=== Available data ===

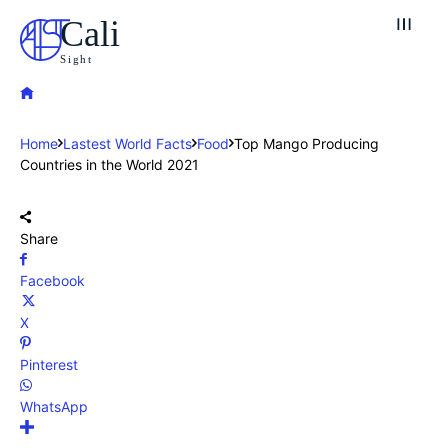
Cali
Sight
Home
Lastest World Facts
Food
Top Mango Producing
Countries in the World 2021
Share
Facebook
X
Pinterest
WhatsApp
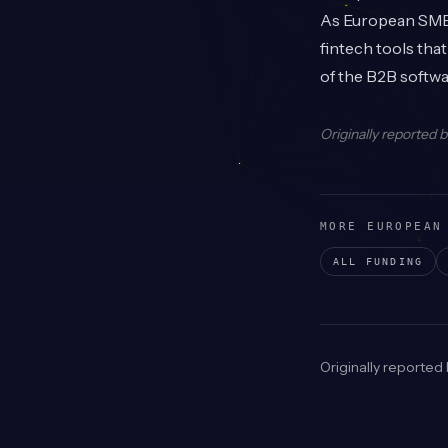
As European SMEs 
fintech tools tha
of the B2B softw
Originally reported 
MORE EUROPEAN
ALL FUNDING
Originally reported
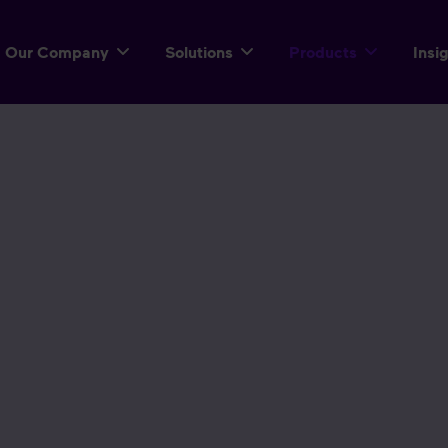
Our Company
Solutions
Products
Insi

===

Exercise brief> Every line in the data above that contains "Originally" needs to be copied.

Task response>
Originally reported 
Originally reported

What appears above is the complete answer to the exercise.